After reading The Professor and the Madman, Pip Williams got interested in the ways that gender affected the original edition of the OED. She wrote The Dictionary of Lost Words to honor the women who helped produce the dictionary.

As a little girl, Esme becomes fascinated with the strips of paper used to keep track of different uses of words. Her father is the assistant to Dr. Murray, who is in charge of the OED project, and she spends a lot of time sitting under her father’s desk at the Scriptorium. One day, she finds the strip for the word “bondwoman” and puts it in her pocket. She begins collecting duplicate strips or words that will not be included in the dictionary and puts them in a trunk.

As a young woman, she begins working in the Scriptorium. She becomes fascinated with the idea that some words are not allowed in the dictionary because they don’t have a written source.
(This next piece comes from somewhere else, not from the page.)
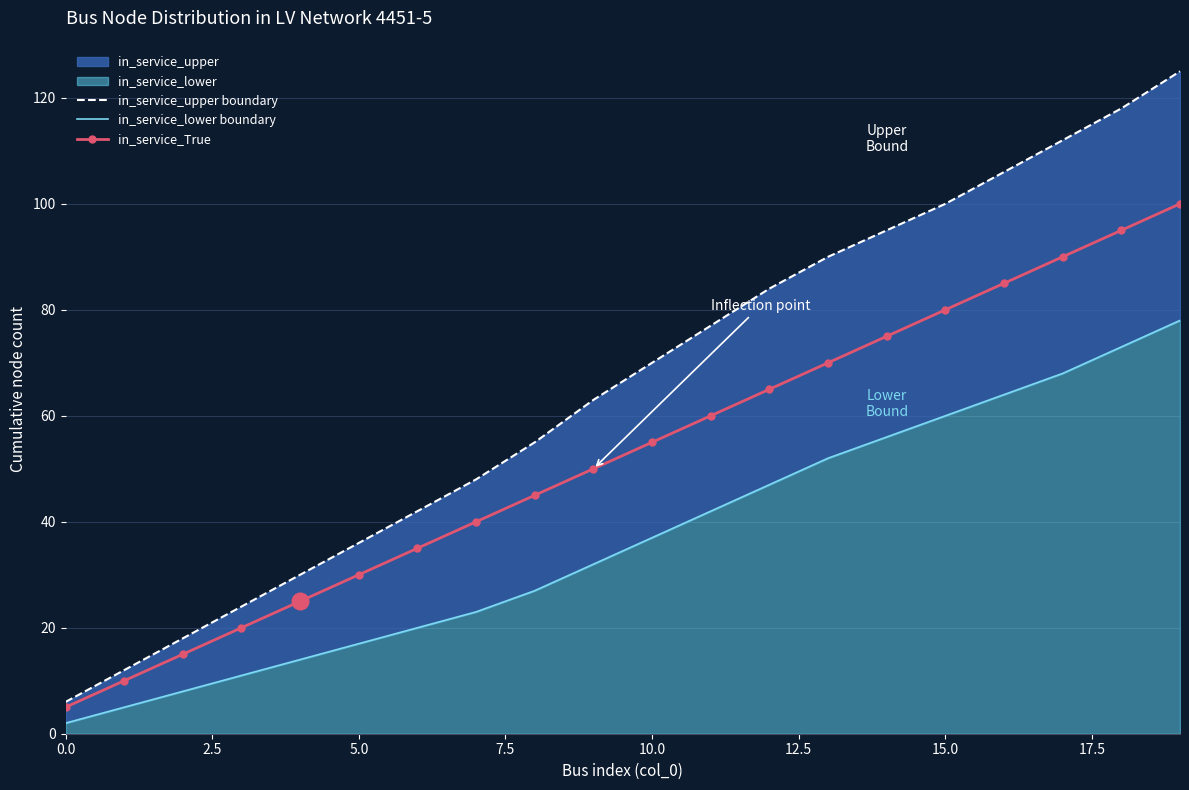

The value of in_service_upper boundary at 14 is 95. True or false?

True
Many of these words, she notices, are related to the poor and to women—words for women’s body parts, professions, epithets for women. She begins collecting her own words from Lizzie, the Murray’s maid, and from common people in the market.

link to Netgalley

This novel not only reflects the love of words but also the events of the time—the battle for women’s suffrage and eventually World War I. At first, I had difficulty getting into it, but that may in part have had to do with my problems with eBooks. Eventually, I was sucked in and found the novel touching, even though a few plot points are predictable.

I received this book from the publisher in exchange for a free and fair review. I had this review already scheduled for posting when I learned that the book made it to the shortlist for the Walter Scott Historical Fiction Prize.